Database Vs Datawarehouse Vs Datalake | ETL Vs ELT

Database

• Meant for Transactional data - OLTP (online transaction processing)
• Such data should be Structured data
• Meant for recent data - day to day data. Example - online banking transaction.
• Common databases are Oracle, Mysql
• It is Schema on Write – i.e. while writing any data into database, its data type and table structure gets validated, and if any mismatch occurs, it raises exception.
• the cost to store the data in database is high.

Datawarehouse – DWH

• Its purpose is Analytical processing, wherein we require a lot of historical data to find the insights.
• Querying in data warehouse involves writing complex queries that scans across history.
• Why not use database for this purpose?
o The moment we run complex queries on our database with an intent to do some analysis then your day to day transaction will become slow.
• We take the data from databases and migrate it to Datawarehouse to do analytical processing.
• we get the data from multiple sources.
• Meant for Structured Data.
• It is also Schema on write.
Eg – Teradata
• storage cost is high but lesser than your database.
• In case of data warehouse, its an ETL process – i.e. data is extracted, then transformed, and finally Loaded into database.
- Issue – we lose flexibility in terms of managing data.
- This is because even before writing, we are to decide how to store it. We cant always look into future and plan use case of our data.

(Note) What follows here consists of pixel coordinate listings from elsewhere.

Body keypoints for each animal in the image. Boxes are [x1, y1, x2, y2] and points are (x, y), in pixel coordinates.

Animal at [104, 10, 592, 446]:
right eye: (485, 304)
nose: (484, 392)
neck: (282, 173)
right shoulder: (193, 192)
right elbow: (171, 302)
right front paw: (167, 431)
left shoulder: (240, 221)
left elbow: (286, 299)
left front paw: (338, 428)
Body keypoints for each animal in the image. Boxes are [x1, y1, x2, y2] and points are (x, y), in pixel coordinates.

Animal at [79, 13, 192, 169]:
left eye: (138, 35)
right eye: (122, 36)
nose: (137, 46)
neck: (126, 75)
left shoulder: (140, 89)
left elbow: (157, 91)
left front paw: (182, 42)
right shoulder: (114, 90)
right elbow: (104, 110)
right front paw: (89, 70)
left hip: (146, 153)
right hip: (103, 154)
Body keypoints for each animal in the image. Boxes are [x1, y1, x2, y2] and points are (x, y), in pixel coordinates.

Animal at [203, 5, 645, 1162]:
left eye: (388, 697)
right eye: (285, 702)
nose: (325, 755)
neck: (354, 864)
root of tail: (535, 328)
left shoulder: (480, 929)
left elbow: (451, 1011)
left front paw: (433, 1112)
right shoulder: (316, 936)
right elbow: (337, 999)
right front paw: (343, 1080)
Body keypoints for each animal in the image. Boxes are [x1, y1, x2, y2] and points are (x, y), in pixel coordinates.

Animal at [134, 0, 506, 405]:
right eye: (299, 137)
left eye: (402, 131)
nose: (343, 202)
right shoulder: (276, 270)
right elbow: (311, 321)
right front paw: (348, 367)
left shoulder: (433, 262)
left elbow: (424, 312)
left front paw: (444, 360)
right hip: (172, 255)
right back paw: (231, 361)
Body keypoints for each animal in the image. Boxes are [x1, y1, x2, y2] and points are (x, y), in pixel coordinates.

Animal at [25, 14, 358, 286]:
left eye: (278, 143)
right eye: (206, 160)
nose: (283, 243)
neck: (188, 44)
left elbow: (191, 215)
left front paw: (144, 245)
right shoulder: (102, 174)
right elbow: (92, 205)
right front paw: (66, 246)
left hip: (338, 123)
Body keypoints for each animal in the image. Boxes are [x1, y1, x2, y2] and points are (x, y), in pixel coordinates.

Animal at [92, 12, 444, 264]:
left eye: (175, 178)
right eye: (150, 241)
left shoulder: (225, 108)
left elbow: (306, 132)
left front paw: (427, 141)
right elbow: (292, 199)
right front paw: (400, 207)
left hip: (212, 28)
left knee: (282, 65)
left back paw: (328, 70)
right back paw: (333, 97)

Suppose your data is in database, wherein you ->
- extract the data
- Transform it (is a complex process)
- Load it to Datawarehouse
This approach reduces our flexibility.

Data Lake

• Its aim, like data warehouse, is to get insights from huge amount of data.
• Here the data is present in its raw form.
• It can be structured or unstructured.
• Eg - Log File - we can directly have this file in raw form in data lake.
• Its an ELT process - Extract Load & Transform.
Eg - HDFS, Amazon S3
• Benefit –
o Cost effective – cheapest storage
o Schema on Read.
o create structure to visualize or see the data.
o Since data stored in raw form, it gives you enough flexibility.